I assume some of you may be familiar with this model but to be clear, I will write some of the assumptions:
We have a network of little magnets, which we identify with $\mathbb{Z}^2$, for this model we restrict ourselves to some $\Lambda\subset\mathbb{Z}^2$, where $\Lambda$ is some rectangle and each point $X_i$ from $\Lambda$ is a random variable, which values belong to $\{{-1,1}\}$, $\Omega_\Lambda$ is a set of functions from $\Lambda$ to $\{{-1,1}\}$ $$\sigma_i:X_i\rightarrow\{{-1,1}\}$$ There is Hamiltonian defined as follows: $$ H_{\Lambda}(\sigma)=-\sum_{\substack{i,j\in\Lambda \\ |i-j|=1}} \sigma_i \sigma_j -h \sum_{\substack {i \in \Lambda }} \sigma_i $$ Magnetism is defined follows:$$M_\Lambda=\sum_{\substack {i \in \Lambda }}\sigma_i$$ Measure:$$ q(T,h,\Lambda)=\frac{e^{-\frac{1}{T}H_\Lambda}}{Q_{T\space h\space \Lambda}}$$ $$ Q_{T\space h\space \Lambda}=\sum_{\substack {X \in \Omega_\Lambda }}e^{-\frac{1}{T}H_\Lambda(x)}$$ and the energy $$F_{T\space h\space \Lambda}=-T\ln Q_{T\space h\space \Lambda}$$ Finally here come my questions:
- I have read that $M$ is equal to $F$ differentiated with respect to $h$, but I am not sure how to perform this calculation, because of the sum over all $X \in \Omega_\Lambda$.

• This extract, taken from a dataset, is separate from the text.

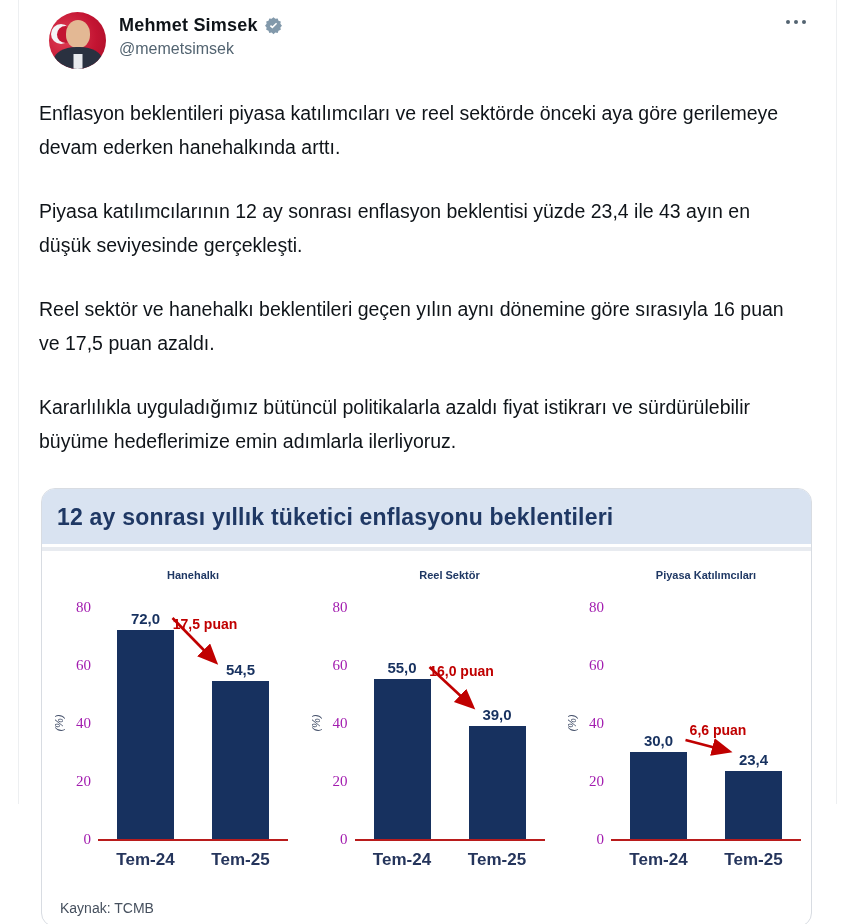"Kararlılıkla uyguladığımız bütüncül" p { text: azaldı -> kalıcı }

- Secondly supposing it is true, how do i use this result to calculate the mean of $M$ in point $h=0$? I mean, I can't see how this result is useful.
- Trying to calculate the mean at point $h=0$ from definition of $M$
$$E{M_\Lambda}=E{{\sum_{\substack{i\in\Lambda}} \sigma_i}}=|\Lambda|E{\sigma_i}=|\Lambda|*((P(\sigma_i=1)-P(\sigma_i=-1))=0$$Is this correct?
For part 1, just put the derivative inside the sum. The final answer should be $$M=\frac{1}{Q_{Th\Lambda}}\sum_{X\in\Omega_\Lambda}M_\Lambda e^{-\frac1T H_\Lambda}$$ This means that you are taking an average over all configuration, weighted by the probability to get that particular configuration. For part 2, let's call $-\Lambda$ the state where you flip all spins. If $h=0$, you get $H_\Lambda=H_{-\Lambda}$ and $M_\Lambda=-M_{-\Lambda}$. Since you sum over all configurations, you should get the same answer if you sum over $\Lambda$ or $-\Lambda$, so you will get $M=-M$ or $M=0$